SUSTENTABILIDADE E SUPER-CONSUMO




A Felicidade não se Compra (It’s a Wonderful Life) é um clássico do cinema de todos os tempos. Produção norte-americana de 1946, direção de Frank Kapra e bela atuação de James Stewart, um dos atores icônicos de Hitchcock.

Em Bedford Falls, cidadezinha do interior dos EUA, às vésperas do Natal, George Bailey (James Stewart), pensa em se matar saltando de uma ponte. Durante toda a sua vida, ele abdicara de estudo e viagens, em favor do irmão mais novo e da continuidade dos negócios da família, após a morte do pai.

Emprestando dinheiro a operários que queriam comprar casa própria, enfrenta sempre a ganância de Henry Potter (Lionel Barrymore), o homem mais rico da região.

Cansado de lutar contra o vilão e muito endividado, George resolve tirar a própria vida. Mas tantas pessoas rezam por ele que Clarence (Henry Travers), um anjo que espera há 220 anos para ganhar asas, é mandado a Terra, para tentar fazer George mudar de idéia.
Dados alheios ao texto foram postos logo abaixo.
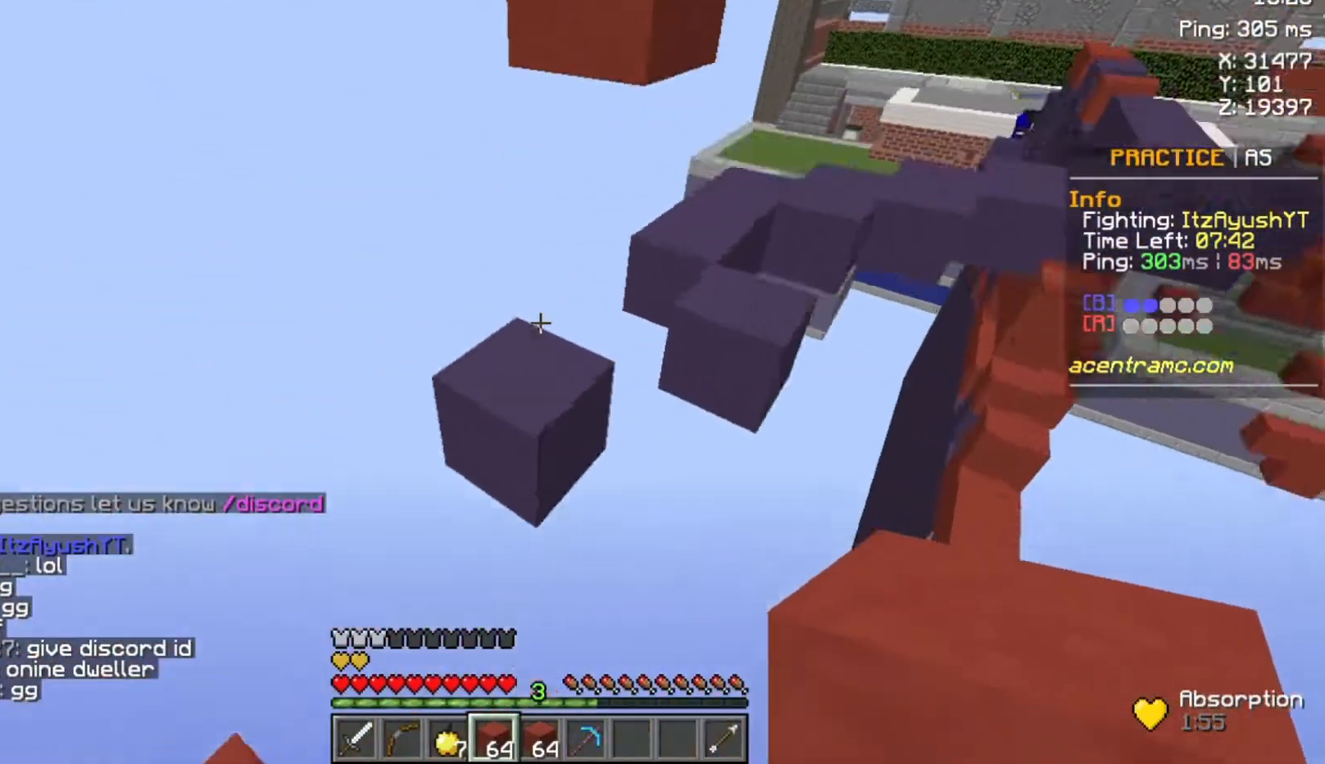
{"keys": ["w"], "mouse": [], "events": [[100, "space", "up"]]}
As lojas e shoppings vêm nos lembrando do Natal a partir do mês de agosto. Desde então já colocaram à venda todos os tipos de enfeites, made in China. Tudo muito over , como manda o figurino da sociedade de consumo.

Essa época do ano explicita nossa esquizofrênica incapacidade de equacionar consumo de curto prazo e sustentabilidade de longo prazo. Como se sabe, e já abordado anteriormente, sustentabilidade é conceito constitucionalizado e pressupõe capacidade de gerar bem estar para as atuais e futuras gerações humanas em condições de equilíbrio.

No entanto, o fenômeno do super-consumo pode ser verificado em níveis macro e micro cada vez com maior intensidade, com o consequente desperdício, que nem é percebido enquanto tal. Aliás, o super-consumo é resultado de superprodução, que equivale a desperdício!

Os super-consumistas tornam-se superendividados. Em nível micro, “devo não nego, pago quando puder”. Tratamentos psicológicos, ajuda de familiares. Projetos de diversos Tribunais de Justiça no Brasil tentam equacionar o problema. Seria de fundo moral? Seria algum tipo de síndrome? Tem remédio?

Ainda não existem respostas conclusivas, mas o problema já foi constatado.

Em nível macro: o consumo perdulário é problema moral das sociedades humanas? Estamos todos doentes? A criação de um “Tribunal Internacional de Proteção à Sustentabilidade” traria as soluções viáveis e necessárias?

Afinal, “Essa é uma Vida Maravilhosa” ou “A Felicidade não se Compra”? O personagem de James Stewart no filme em comento tem a chance de voltar ao passado e acompanhar a vida de sua cidadezinha em uma linha de tempo alternativa. Nela, sem a presença do mocinho, o vilão se apoderou da cidade, transformando-a em uma pocilga.

A alternativa, no filme, é encarar o problema e solucioná-lo. George Bailey sobrevive, a cidade comemora. Os dias seguintes serão difíceis, mas quem tem amigos não está desamparado jamais.

A nossa alternativa? Educação ambiental, educação para o consumo. Educação. Exemplo.